### Work order
A word-for-word reproduction of the listing is required.

### Data
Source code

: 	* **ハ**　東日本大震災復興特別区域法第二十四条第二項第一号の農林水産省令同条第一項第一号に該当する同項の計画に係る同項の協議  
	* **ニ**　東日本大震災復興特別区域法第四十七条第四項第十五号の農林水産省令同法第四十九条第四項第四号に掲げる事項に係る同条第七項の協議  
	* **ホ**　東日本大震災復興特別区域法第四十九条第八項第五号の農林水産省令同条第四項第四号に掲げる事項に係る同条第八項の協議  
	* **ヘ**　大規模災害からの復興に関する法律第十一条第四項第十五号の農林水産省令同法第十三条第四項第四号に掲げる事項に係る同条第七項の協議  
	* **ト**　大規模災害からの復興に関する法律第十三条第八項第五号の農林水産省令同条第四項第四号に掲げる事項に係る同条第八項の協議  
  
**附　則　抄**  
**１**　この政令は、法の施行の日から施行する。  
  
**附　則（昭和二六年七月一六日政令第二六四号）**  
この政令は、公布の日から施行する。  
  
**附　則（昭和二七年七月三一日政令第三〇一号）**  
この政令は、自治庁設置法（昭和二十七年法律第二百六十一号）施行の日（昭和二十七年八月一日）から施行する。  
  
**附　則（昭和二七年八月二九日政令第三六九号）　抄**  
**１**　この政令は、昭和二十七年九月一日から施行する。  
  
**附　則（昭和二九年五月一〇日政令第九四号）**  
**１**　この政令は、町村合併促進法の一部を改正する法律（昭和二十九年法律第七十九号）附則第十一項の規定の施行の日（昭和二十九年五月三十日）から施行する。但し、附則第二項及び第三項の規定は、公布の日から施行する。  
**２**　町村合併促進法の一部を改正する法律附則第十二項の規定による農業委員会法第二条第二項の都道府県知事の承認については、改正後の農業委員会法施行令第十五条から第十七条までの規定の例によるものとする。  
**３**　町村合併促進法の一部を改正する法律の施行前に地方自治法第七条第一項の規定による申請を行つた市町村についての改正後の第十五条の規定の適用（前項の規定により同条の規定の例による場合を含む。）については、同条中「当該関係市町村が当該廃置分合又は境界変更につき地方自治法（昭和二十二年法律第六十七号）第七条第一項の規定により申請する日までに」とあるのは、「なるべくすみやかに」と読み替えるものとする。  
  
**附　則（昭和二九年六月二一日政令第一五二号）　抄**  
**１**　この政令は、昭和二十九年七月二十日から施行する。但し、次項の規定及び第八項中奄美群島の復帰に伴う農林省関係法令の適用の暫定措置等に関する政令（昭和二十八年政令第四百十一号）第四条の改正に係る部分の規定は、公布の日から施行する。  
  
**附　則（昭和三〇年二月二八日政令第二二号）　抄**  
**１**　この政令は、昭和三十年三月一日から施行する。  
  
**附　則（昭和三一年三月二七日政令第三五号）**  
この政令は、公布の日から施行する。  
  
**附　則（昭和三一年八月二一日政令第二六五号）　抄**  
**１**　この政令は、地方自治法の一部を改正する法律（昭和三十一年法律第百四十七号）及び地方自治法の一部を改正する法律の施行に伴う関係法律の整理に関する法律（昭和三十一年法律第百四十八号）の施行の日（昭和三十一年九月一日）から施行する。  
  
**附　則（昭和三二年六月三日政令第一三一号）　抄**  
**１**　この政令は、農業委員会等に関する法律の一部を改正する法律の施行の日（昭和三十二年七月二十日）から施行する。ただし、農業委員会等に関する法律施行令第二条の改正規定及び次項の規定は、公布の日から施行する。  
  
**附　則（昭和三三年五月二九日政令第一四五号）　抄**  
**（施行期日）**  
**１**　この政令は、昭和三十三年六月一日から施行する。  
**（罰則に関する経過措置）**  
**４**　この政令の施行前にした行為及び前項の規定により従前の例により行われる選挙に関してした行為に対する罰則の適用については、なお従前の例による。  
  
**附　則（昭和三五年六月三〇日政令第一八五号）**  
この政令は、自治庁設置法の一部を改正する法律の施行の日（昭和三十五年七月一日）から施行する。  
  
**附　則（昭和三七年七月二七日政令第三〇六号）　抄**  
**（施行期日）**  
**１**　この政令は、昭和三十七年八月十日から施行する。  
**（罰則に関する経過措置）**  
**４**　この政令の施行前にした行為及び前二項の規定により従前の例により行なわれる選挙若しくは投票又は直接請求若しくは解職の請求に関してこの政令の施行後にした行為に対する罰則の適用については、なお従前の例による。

### Result for this task
Source code

: 	* **ハ**　東日本大震災復興特別区域法第二十四条第二項第一号の農林水産省令同条第一項第一号に該当する同項の計画に係る同項の協議  
	* **ニ**　東日本大震災復興特別区域法第四十七条第四項第十五号の農林水産省令同法第四十九条第四項第四号に掲げる事項に係る同条第七項の協議  
	* **ホ**　東日本大震災復興特別区域法第四十九条第八項第五号の農林水産省令同条第四項第四号に掲げる事項に係る同条第八項の協議  
	* **ヘ**　大規模災害からの復興に関する法律第十一条第四項第十五号の農林水産省令同法第十三条第四項第四号に掲げる事項に係る同条第七項の協議  
	* **ト**　大規模災害からの復興に関する法律第十三条第八項第五号の農林水産省令同条第四項第四号に掲げる事項に係る同条第八項の協議  
  
**附　則　抄**  
**１**　この政令は、法の施行の日から施行する。  
  
**附　則（昭和二六年七月一六日政令第二六四号）**  
この政令は、公布の日から施行する。  
  
**附　則（昭和二七年七月三一日政令第三〇一号）**  
この政令は、自治庁設置法（昭和二十七年法律第二百六十一号）施行の日（昭和二十七年八月一日）から施行する。  
  
**附　則（昭和二七年八月二九日政令第三六九号）　抄**  
**１**　この政令は、昭和二十七年九月一日から施行する。  
  
**附　則（昭和二九年五月一〇日政令第九四号）**  
**１**　この政令は、町村合併促進法の一部を改正する法律（昭和二十九年法律第七十九号）附則第十一項の規定の施行の日（昭和二十九年五月三十日）から施行する。但し、附則第二項及び第三項の規定は、公布の日から施行する。  
**２**　町村合併促進法の一部を改正する法律附則第十二項の規定による農業委員会法第二条第二項の都道府県知事の承認については、改正後の農業委員会法施行令第十五条から第十七条までの規定の例によるものとする。  
**３**　町村合併促進法の一部を改正する法律の施行前に地方自治法第七条第一項の規定による申請を行つた市町村についての改正後の第十五条の規定の適用（前項の規定により同条の規定の例による場合を含む。）については、同条中「当該関係市町村が当該廃置分合又は境界変更につき地方自治法（昭和二十二年法律第六十七号）第七条第一項の規定により申請する日までに」とあるのは、「なるべくすみやかに」と読み替えるものとする。  
  
**附　則（昭和二九年六月二一日政令第一五二号）　抄**  
**１**　この政令は、昭和二十九年七月二十日から施行する。但し、次項の規定及び第八項中奄美群島の復帰に伴う農林省関係法令の適用の暫定措置等に関する政令（昭和二十八年政令第四百十一号）第四条の改正に係る部分の規定は、公布の日から施行する。  
  
**附　則（昭和三〇年二月二八日政令第二二号）　抄**  
**１**　この政令は、昭和三十年三月一日から施行する。  
  
**附　則（昭和三一年三月二七日政令第三五号）**  
この政令は、公布の日から施行する。  
  
**附　則（昭和三一年八月二一日政令第二六五号）　抄**  
**１**　この政令は、地方自治法の一部を改正する法律（昭和三十一年法律第百四十七号）及び地方自治法の一部を改正する法律の施行に伴う関係法律の整理に関する法律（昭和三十一年法律第百四十八号）の施行の日（昭和三十一年九月一日）から施行する。  
  
**附　則（昭和三二年六月三日政令第一三一号）　抄**  
**１**　この政令は、農業委員会等に関する法律の一部を改正する法律の施行の日（昭和三十二年七月二十日）から施行する。ただし、農業委員会等に関する法律施行令第二条の改正規定及び次項の規定は、公布の日から施行する。  
  
**附　則（昭和三三年五月二九日政令第一四五号）　抄**  
**（施行期日）**  
**１**　この政令は、昭和三十三年六月一日から施行する。  
**（罰則に関する経過措置）**  
**４**　この政令の施行前にした行為及び前項の規定により従前の例により行われる選挙に関してした行為に対する罰則の適用については、なお従前の例による。  
  
**附　則（昭和三五年六月三〇日政令第一八五号）**  
この政令は、自治庁設置法の一部を改正する法律の施行の日（昭和三十五年七月一日）から施行する。  
  
**附　則（昭和三七年七月二七日政令第三〇六号）　抄**  
**（施行期日）**  
**１**　この政令は、昭和三十七年八月十日から施行する。  
**（罰則に関する経過措置）**  
**４**　この政令の施行前にした行為及び前二項の規定により従前の例により行なわれる選挙若しくは投票又は直接請求若しくは解職の請求に関してこの政令の施行後にした行為に対する罰則の適用については、なお従前の例による。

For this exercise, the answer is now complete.